From the glamorous high-heeled, high-sexed women of "Sex and the City," to the high-volume, fashion-crazed men of "Queer Eye for the Straight Guy."
In the last few years, TV's sexual envelope has been pushed to the very edge of your screen. Whatever your sexual viewing pleasure, just click the remote.
"I think you see everything. The popularity of our show says that people are ready to accept people for who they are," says Carson Kressley, a star of "Queer Eye," who knows the commercial power of sex.
"Network executives respond to the consumers' demand. They are people that are in business to make money and work with advertisers and produce a product, and I think there's also a market."
And now, with "Sex And the City" lowering the curtain, there's a hot, hyped newcomer premiering on The Showtime Network — which is owned by Viacom, the parent company of CBS. Correspondent Troy Roberts reports.
The show chronicles a clique of chic L.A women, and documents their everyday lives. It's called "The L Word," and it's about love, longing and liberation, says creator and executive producer Ilene Chaiken.
"This is a show about lesbians, for everybody," says Chaiken.
Chaiken, who is gay, has created a new drama that is sexually explicit. And there are people from the conservative right who are not thrilled with this program. They say this is just another effort by Hollywood to mainstream homosexuality.
"That's a view that I'm aware of and the best I can say about it is that it baffles me," says Chaiken. "I don't really understand why we are so threatening. Why our very existence is threatening."
The stories being told are intimate, complicated and very human. The cast includes Jennifer Beals of "Flashdance" fame, who plays a Los Angeles museum director in a long-term gay relationship.
Pam Grier, who gained fame as the first black-female action star in the '70s, plays Kit, a jazz-singer and Beal's straight half-sister.
Other cast members include Leisha Hailey and Kate Moennig, who plays the shows heart-breaker, Shane.
"I saw a fantastic character and I felt incredibly lucky," says Beals. "Then, I thought as I was approaching these love scenes, how do I do this?

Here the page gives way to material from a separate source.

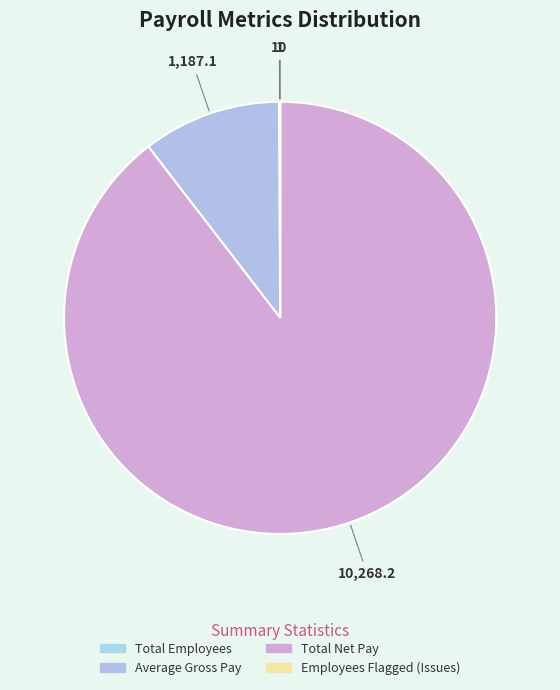

Which slice is the largest?

Total Net Pay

Am I gonna get this wrong. And then I thought, I know what it is to love someone."
How does she think her mother will react to some of the show's more frank situation situations? "Oh, I'm sure she won't watch. I'm sure she'll leave the room."
"For straight men to watch out of their own fantasy and curiosity as hot red-blooded men, they will," adds Grier. "And you know, it doesn't bother us but they will be enlightened. They'll have to see the rest of the story."

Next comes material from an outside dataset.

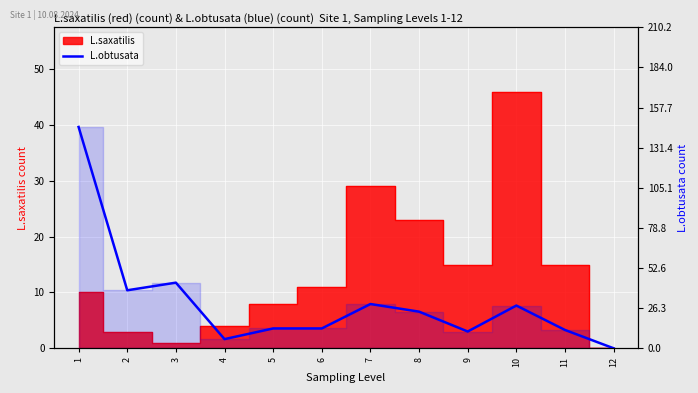

What is the average value?

30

Kate Moennig plays Shane, a real player who goes through women like Kleenex. "That was a turn-on for me, how comfortable this person was with who she was and how she didn't question it, nor apologize for it," Moennig says.

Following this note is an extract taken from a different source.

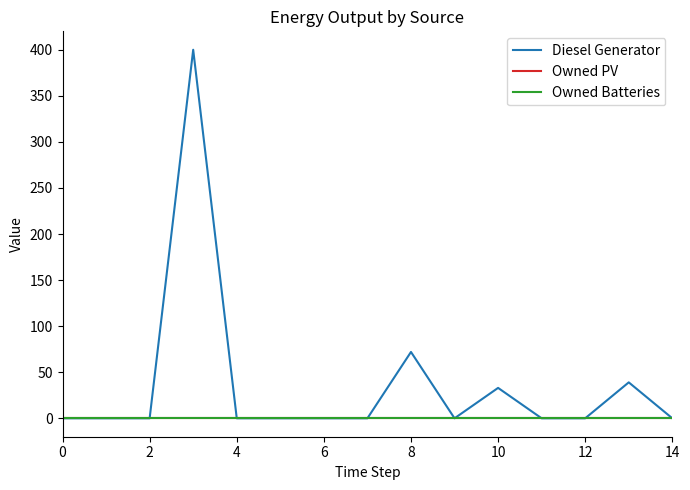

Does the chart have visible grid lines?

No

Leisha Hailey, who plays a bisexual woman, is the only openly gay actor on the show: "I actually sought after it for the reason that it was the first lesbian series. And I felt like I could help change something in the world, and be a part of that. And that excited me."
Jess Cagle, senior editor for People Magazine, understands the series is about more than just profit, more than just sex. It's about tolerance.
"There have been lots of gay men on television and this is the next beat. This is another subculture we can put in the mainstream and make money off of," says Cagle. "'The L Word' is really a historic moment in television, because not only are lesbians being put front and center, but they are being put front and center and taken seriously."
And the actors of "The L Word" seem ready to live up to the media buzz, change the TV landscape, and maybe even a little bit more.
"Little by little you change the landscape of the mind. And once you change the mind, you start changing the culture," says Beals. "And the personal is political. Pop culture is political. And one fine day, sexual orientation will be added to the federal hate crimes bill."
"It's an evolution. And it took that time to process," adds Grier. "Maybe it wasn't right then, but now's the time."
From the cast to the creator, there's a common goal -- to bring television something new and something as old as showbiz itself.
"In addition to everything else it is, it's a sexy show, and I meant it to be a sexy show and I'm proud that it's a sexy show," says Chaiken.